◆ WHAT IS EXPECTED
Transcribed word for word, the lines below from the one with "exposure_s: 1/320" through the last line of the records form the answer; no picture is to be included.

◆ Camera metadata records
————

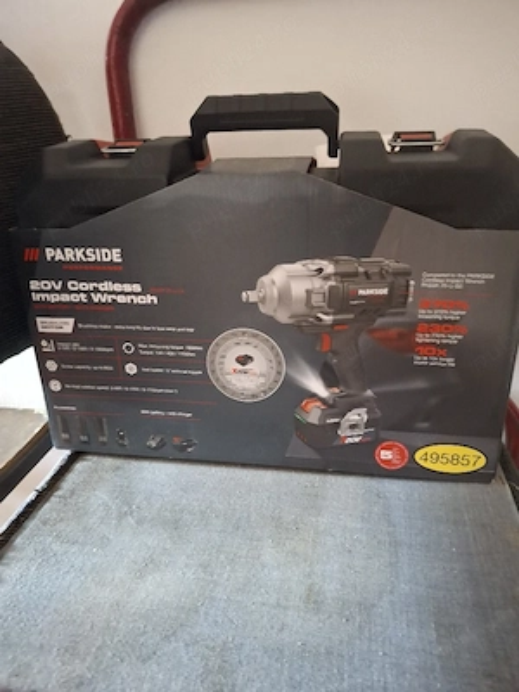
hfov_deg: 54.9
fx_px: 500
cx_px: 260
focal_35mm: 25
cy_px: 346
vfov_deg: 69.4
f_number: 1.8
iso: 1000
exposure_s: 1/11
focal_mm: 4.69
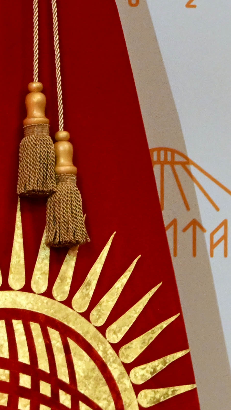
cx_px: 813
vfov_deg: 2.0
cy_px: 587
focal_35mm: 1054
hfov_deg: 1.1
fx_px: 11474
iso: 3200
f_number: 4
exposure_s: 1/320
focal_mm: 200
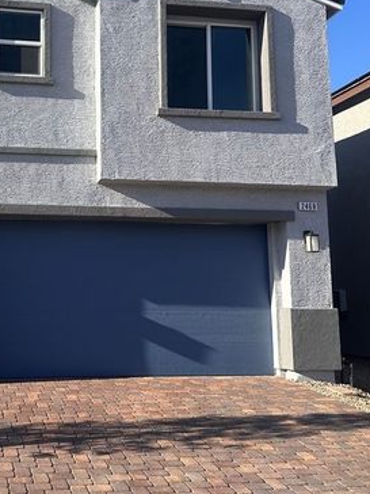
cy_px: 197
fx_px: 627
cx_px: 64
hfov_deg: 31.8
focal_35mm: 44
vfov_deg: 42.7
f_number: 1.78
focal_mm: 6.86
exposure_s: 1/2967
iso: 80
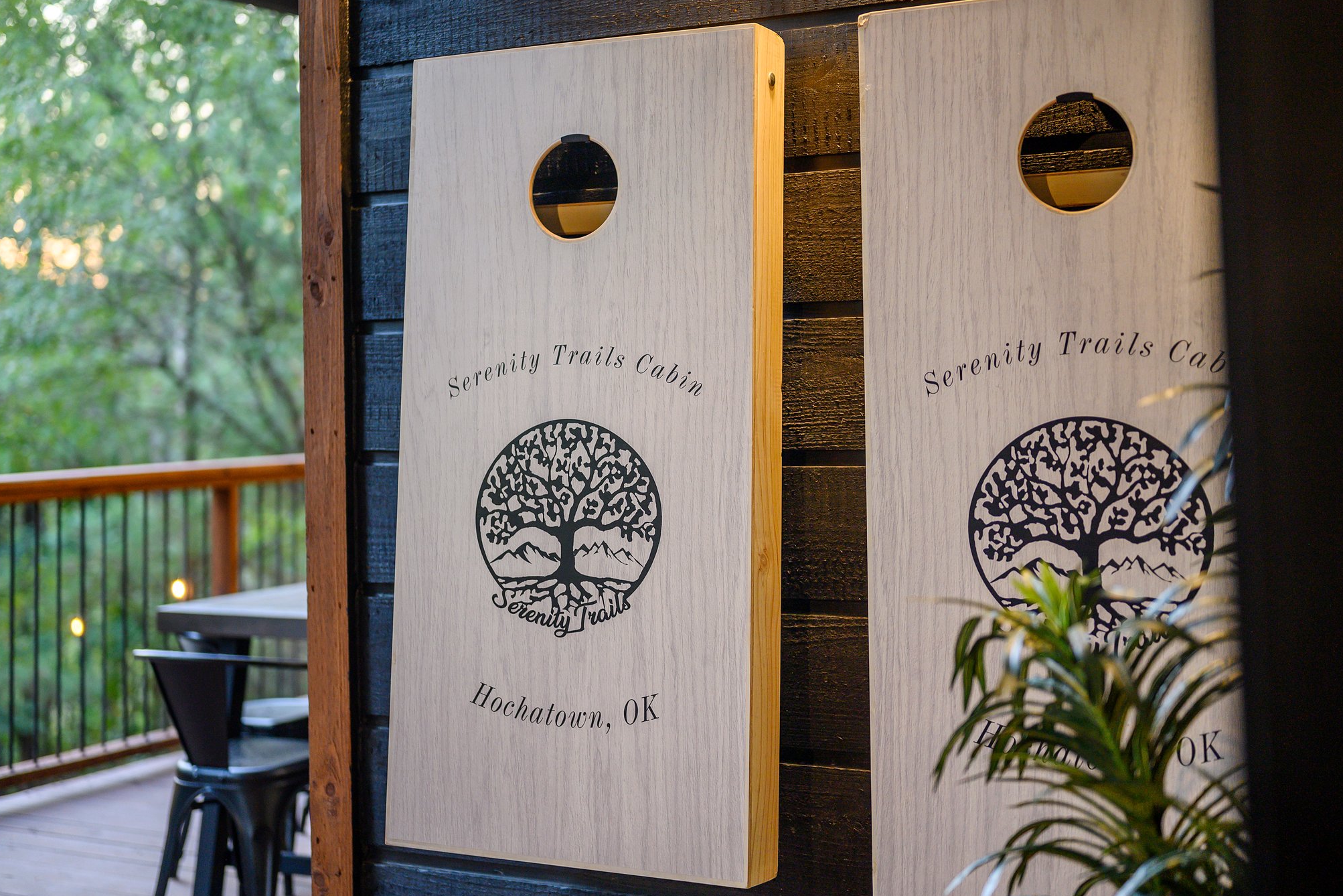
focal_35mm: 51
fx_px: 1903
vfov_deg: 26.5
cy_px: 455
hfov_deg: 38.9
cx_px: 665
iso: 200
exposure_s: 1/80
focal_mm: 50
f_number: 1.8
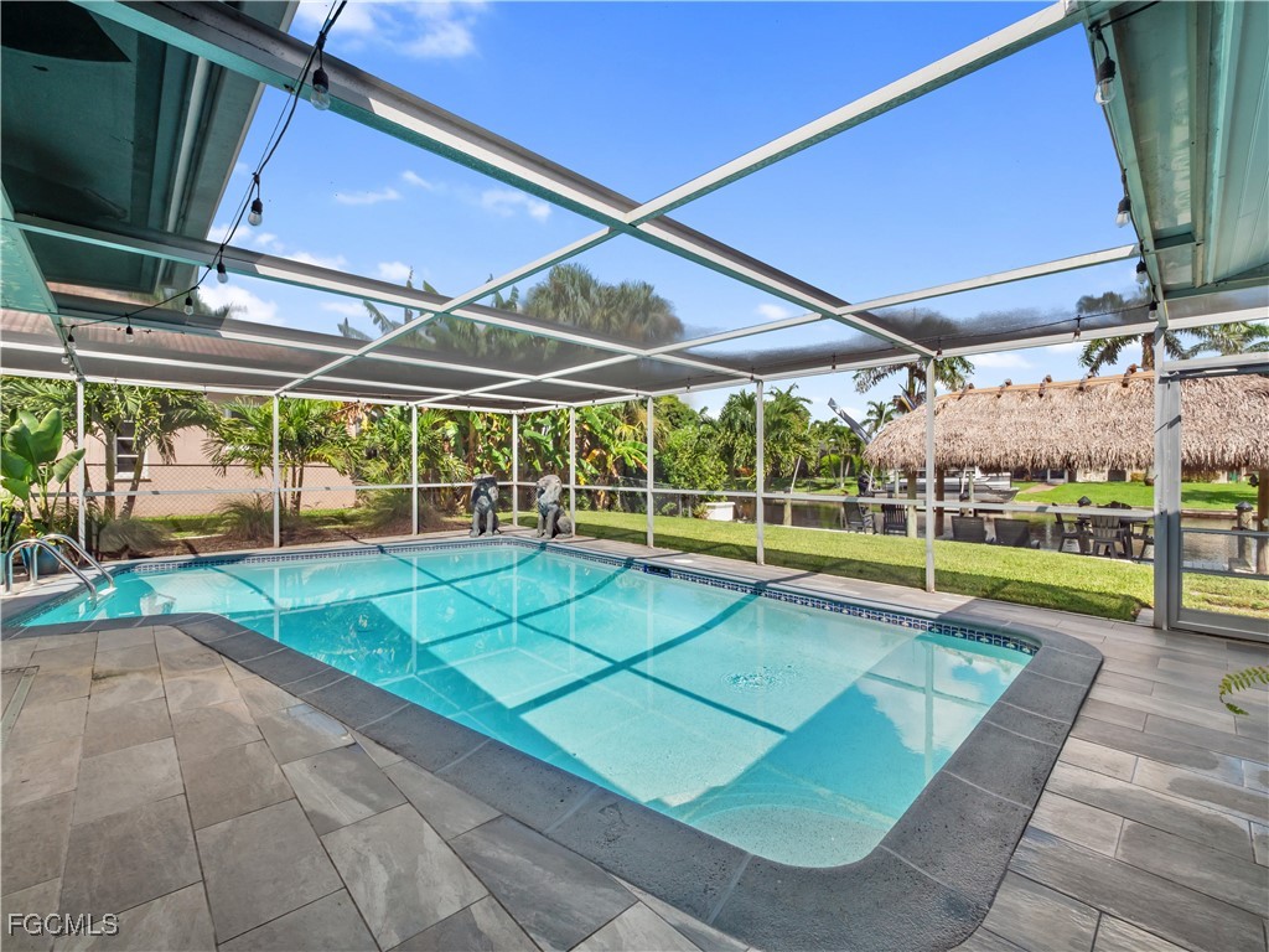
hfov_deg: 102.1
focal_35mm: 14
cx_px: 634
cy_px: 476
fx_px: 513
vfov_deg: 85.7
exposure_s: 1/160
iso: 200
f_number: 7.1
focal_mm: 7
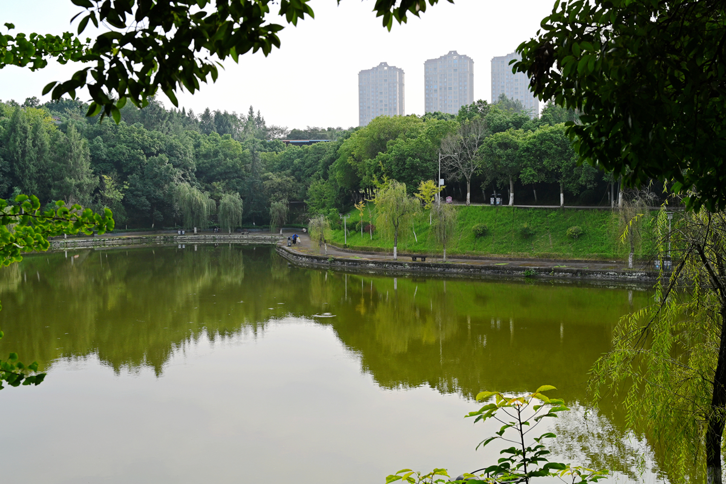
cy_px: 242
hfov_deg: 49.6
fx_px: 786
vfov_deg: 34.2
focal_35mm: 39
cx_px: 363
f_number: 8
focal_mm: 39
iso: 280
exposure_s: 1/160
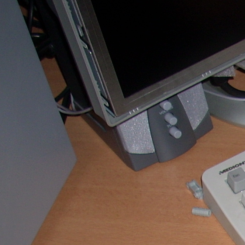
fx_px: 1009
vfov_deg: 13.3
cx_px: 455
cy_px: 331
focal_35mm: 126
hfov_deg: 12.5
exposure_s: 1/60
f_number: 2.8
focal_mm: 6.2
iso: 64
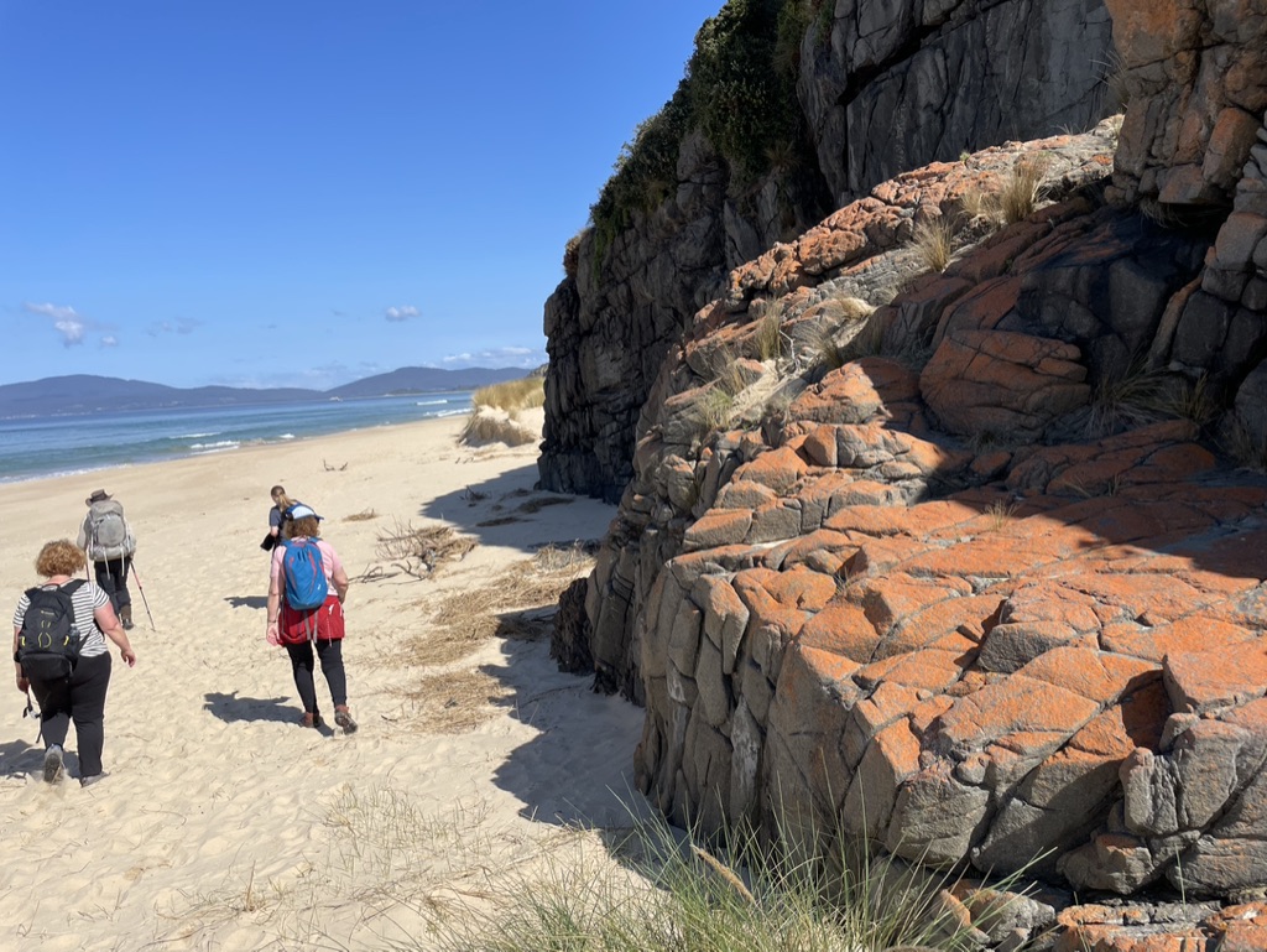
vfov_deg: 53.1
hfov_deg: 67.3
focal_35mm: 26
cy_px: 476
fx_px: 952
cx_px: 634
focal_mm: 4.2
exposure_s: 1/4651
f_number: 1.6
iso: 32
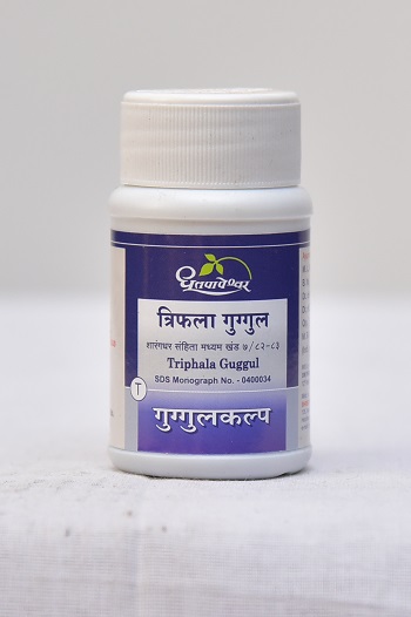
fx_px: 2058
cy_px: 308
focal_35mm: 120
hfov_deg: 11.4
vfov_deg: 17.1
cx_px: 206
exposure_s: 1/125
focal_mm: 120
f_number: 5
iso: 1600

————

◆ ANSWER TO THIS TASK
exposure_s: 1/320
focal_mm: 200
cy_px: 197
fx_px: 627
cx_px: 64
hfov_deg: 31.8
focal_35mm: 44
vfov_deg: 42.7
f_number: 1.78
focal_mm: 6.86
exposure_s: 1/2967
iso: 80
focal_35mm: 51
fx_px: 1903
vfov_deg: 26.5
cy_px: 455
hfov_deg: 38.9
cx_px: 665
iso: 200
exposure_s: 1/80
focal_mm: 50
f_number: 1.8
hfov_deg: 102.1
focal_35mm: 14
cx_px: 634
cy_px: 476
fx_px: 513
vfov_deg: 85.7
exposure_s: 1/160
iso: 200
f_number: 7.1
focal_mm: 7
cy_px: 242
hfov_deg: 49.6
fx_px: 786
vfov_deg: 34.2
focal_35mm: 39
cx_px: 363
f_number: 8
focal_mm: 39
iso: 280
exposure_s: 1/160
fx_px: 1009
vfov_deg: 13.3
cx_px: 455
cy_px: 331
focal_35mm: 126
hfov_deg: 12.5
exposure_s: 1/60
f_number: 2.8
focal_mm: 6.2
iso: 64
vfov_deg: 53.1
hfov_deg: 67.3
focal_35mm: 26
cy_px: 476
fx_px: 952
cx_px: 634
focal_mm: 4.2
exposure_s: 1/4651
f_number: 1.6
iso: 32
fx_px: 2058
cy_px: 308
focal_35mm: 120
hfov_deg: 11.4
vfov_deg: 17.1
cx_px: 206
exposure_s: 1/125
focal_mm: 120
f_number: 5
iso: 1600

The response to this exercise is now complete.